Collecting data for football analysis
I thought that the only data available were the typical stats such as goals, percentage of passes, numbers of shoots, etc.
However, in 2020 I heard about the book “Soccermatics” by David Sumpter and the movie “Moneyball”, and I knew the term: Advanced Football Stats.
Since then I have been involved in football research and analytical practice, first through SomosCantera/DeepPitch and later as an enthusiast. As an enthusiast, I had to search for free resources (data and courses) to practice, and in this post, I share the useful information that I have found.
Before sharing the information, I will talk about data type of data in football analytical. The performance analyst collect data about:
- Traditional data: Stats as goals, passess, fouls, shoots, etc.
- Physical data: Generally this data is collected by companies like CATAPULT.
- Event data: Quantifies what actually happens on the pitch. ,Most “events” are individual player actions.
- Tracking data: Records the position of each player on the pitch.
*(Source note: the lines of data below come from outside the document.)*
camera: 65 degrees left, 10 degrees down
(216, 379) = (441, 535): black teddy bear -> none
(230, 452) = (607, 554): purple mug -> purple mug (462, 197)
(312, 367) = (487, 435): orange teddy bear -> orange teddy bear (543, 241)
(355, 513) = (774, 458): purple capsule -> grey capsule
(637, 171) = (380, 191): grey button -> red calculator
It’s, useful for calculating players statistics like distance covered and average speed.
Now yes, the resources:
Data available:
- Statsbombs, is the principal data provider and have available free data such as the Champions League, Premier League, and World Cup.
- Wyscout, is the leading platform on scouting.
- Event data Metrica.
- Skillcorner, Broadcast Tracking data.
- Friends of Tracking: contains tracking data about Liverpool.
An important consideration to the getting free data is learning about Web scraping. With library like Beautifulsoup you can extract information of Transfermarkt, WhoScored, fbref. The information that you can extract is from squads, transfers, match statistics, player, etc.
To finish I recommend following the tutorials or learning paths of Statsbomb and FoT.